INSTRUCTIONS FOR THE TASK: Work through the records that follow and return each line containing the word "round".

[[ INPUT RECORDS, beginning ]]

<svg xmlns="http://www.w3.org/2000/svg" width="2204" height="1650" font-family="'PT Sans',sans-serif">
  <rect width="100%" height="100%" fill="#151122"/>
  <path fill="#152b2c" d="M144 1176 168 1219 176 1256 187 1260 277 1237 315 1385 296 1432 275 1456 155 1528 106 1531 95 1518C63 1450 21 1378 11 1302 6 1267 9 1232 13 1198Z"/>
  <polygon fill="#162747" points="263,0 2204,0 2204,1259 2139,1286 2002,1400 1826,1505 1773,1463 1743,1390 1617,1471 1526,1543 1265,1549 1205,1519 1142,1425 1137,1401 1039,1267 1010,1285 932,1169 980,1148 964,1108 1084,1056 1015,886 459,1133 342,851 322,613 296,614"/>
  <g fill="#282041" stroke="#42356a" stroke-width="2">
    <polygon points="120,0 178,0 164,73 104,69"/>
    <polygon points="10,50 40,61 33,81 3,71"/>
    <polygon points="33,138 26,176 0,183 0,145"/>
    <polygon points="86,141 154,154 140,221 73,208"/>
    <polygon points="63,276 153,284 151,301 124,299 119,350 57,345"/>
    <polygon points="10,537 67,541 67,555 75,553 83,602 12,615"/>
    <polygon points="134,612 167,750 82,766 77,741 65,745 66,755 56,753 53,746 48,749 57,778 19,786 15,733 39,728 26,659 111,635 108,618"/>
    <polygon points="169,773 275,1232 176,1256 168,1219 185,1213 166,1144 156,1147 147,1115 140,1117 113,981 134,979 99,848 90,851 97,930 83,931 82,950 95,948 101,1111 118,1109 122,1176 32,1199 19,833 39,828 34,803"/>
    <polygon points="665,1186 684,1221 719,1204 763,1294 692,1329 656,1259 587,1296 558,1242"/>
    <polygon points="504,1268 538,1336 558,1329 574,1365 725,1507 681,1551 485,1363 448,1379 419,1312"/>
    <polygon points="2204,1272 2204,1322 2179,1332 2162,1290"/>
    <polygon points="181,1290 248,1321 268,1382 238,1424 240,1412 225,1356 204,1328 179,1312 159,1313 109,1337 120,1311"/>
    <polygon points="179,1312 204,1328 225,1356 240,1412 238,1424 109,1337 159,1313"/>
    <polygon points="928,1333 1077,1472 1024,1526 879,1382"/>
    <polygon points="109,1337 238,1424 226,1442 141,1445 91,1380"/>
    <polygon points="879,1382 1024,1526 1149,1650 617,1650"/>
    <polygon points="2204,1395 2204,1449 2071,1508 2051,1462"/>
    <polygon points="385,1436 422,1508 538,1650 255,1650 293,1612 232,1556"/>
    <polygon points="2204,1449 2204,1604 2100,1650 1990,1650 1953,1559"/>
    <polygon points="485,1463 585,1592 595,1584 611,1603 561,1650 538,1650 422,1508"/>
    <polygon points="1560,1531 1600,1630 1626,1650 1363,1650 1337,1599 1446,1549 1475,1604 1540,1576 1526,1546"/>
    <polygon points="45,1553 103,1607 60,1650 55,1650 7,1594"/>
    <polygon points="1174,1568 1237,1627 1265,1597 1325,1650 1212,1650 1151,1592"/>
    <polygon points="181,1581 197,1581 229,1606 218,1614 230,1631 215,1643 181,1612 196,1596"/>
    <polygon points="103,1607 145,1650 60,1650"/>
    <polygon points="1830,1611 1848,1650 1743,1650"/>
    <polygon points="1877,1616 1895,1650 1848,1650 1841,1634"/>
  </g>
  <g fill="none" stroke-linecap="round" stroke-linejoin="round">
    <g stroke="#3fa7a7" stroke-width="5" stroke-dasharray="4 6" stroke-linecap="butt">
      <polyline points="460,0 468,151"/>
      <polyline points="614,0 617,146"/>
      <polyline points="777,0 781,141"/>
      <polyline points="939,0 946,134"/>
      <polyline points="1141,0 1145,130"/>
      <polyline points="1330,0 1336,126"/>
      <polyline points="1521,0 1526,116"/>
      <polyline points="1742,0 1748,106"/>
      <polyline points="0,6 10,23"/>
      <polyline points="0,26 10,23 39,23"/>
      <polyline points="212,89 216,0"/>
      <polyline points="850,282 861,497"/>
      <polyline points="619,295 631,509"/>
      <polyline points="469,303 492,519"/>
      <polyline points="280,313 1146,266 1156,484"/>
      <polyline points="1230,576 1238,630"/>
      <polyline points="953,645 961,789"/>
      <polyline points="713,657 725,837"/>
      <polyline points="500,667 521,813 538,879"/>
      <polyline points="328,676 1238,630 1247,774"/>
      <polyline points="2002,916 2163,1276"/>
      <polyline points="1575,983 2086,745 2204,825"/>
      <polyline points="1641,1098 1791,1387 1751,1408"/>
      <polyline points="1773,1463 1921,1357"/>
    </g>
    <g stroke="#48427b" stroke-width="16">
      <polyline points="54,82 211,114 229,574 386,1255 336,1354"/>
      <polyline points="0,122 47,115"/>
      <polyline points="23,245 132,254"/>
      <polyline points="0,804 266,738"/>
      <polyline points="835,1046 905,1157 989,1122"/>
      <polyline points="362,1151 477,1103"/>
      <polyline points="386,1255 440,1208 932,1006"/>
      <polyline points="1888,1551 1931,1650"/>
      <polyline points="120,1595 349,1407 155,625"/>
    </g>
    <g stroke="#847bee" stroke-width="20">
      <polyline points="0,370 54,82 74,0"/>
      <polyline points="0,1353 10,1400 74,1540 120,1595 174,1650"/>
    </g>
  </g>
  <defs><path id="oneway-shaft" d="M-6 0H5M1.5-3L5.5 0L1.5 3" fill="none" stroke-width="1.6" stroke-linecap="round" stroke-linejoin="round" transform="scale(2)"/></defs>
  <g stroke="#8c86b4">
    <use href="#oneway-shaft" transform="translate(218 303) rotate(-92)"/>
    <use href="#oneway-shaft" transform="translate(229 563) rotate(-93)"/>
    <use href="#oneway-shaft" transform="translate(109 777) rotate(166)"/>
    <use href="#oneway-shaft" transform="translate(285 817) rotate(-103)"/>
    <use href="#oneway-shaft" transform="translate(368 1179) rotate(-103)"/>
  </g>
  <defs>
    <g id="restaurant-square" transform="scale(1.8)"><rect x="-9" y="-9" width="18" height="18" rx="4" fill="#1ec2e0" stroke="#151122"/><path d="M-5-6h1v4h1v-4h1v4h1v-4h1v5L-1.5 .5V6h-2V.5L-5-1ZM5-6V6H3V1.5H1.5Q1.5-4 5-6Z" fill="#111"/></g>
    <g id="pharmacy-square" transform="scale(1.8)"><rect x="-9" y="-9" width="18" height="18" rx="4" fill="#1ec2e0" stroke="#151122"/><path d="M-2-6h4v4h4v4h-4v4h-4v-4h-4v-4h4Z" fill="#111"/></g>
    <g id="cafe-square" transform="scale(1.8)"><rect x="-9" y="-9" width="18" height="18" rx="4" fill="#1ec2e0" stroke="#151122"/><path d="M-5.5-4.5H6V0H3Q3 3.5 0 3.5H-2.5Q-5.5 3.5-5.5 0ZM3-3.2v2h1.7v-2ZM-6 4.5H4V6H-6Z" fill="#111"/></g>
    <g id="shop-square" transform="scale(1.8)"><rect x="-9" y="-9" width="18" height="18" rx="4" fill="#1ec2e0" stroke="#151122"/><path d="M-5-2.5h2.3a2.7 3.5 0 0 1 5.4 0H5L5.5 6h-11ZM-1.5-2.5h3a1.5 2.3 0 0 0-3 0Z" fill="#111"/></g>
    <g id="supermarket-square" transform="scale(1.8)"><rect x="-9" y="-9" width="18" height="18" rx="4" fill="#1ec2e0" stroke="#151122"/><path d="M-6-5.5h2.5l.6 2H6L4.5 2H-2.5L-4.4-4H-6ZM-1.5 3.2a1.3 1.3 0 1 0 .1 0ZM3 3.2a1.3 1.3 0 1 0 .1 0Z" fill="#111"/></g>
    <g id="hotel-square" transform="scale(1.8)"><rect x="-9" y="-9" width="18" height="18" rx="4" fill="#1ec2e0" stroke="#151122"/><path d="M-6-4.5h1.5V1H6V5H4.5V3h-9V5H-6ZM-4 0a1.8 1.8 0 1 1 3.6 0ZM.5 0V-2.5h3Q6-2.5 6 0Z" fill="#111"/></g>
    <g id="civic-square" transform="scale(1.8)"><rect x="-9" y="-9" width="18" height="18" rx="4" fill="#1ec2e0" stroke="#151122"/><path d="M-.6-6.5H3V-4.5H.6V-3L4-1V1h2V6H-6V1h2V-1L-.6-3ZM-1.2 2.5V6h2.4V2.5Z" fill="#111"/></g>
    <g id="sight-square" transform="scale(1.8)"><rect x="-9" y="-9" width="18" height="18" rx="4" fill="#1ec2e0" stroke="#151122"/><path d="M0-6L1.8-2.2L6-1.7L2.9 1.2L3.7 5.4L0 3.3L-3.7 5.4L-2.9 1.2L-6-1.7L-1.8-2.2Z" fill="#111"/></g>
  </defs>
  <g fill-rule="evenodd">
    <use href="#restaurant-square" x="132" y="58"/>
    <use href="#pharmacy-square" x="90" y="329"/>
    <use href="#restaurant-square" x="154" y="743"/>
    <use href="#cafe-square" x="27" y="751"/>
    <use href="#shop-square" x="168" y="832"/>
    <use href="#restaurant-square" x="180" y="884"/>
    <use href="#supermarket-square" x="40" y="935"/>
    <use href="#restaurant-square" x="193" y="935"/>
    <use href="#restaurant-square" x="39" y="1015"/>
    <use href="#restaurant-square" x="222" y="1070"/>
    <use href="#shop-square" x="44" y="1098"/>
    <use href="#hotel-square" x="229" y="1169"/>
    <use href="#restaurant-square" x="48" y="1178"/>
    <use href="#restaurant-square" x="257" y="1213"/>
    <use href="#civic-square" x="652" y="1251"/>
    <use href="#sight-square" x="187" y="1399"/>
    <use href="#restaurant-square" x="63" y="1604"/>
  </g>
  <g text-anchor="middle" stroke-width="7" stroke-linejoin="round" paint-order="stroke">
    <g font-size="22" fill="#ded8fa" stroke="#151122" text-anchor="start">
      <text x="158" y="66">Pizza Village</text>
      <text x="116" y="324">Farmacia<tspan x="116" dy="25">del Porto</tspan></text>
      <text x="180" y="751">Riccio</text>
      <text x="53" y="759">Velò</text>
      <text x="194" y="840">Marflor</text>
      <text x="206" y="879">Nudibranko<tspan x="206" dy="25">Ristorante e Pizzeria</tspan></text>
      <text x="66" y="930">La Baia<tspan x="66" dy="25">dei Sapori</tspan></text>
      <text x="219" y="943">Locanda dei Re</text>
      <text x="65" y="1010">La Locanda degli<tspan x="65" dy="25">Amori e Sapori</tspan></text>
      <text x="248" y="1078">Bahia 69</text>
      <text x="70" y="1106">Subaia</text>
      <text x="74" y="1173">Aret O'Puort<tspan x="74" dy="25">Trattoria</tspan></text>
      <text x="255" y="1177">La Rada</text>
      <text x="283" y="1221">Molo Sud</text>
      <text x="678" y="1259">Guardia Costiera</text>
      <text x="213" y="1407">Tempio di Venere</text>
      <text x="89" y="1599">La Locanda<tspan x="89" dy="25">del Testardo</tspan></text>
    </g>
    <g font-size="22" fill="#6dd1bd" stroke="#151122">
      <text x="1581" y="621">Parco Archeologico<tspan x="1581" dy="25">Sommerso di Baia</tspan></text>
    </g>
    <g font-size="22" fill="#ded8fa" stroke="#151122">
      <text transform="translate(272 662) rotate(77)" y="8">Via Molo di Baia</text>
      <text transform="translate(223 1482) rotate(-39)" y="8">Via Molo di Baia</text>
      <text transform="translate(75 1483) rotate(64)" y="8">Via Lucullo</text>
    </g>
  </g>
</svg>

[[ INPUT RECORDS, end ]]

WRITTEN REPLY:
  <g fill="none" stroke-linecap="round" stroke-linejoin="round">
  <defs><path id="oneway-shaft" d="M-6 0H5M1.5-3L5.5 0L1.5 3" fill="none" stroke-width="1.6" stroke-linecap="round" stroke-linejoin="round" transform="scale(2)"/></defs>
  <g text-anchor="middle" stroke-width="7" stroke-linejoin="round" paint-order="stroke">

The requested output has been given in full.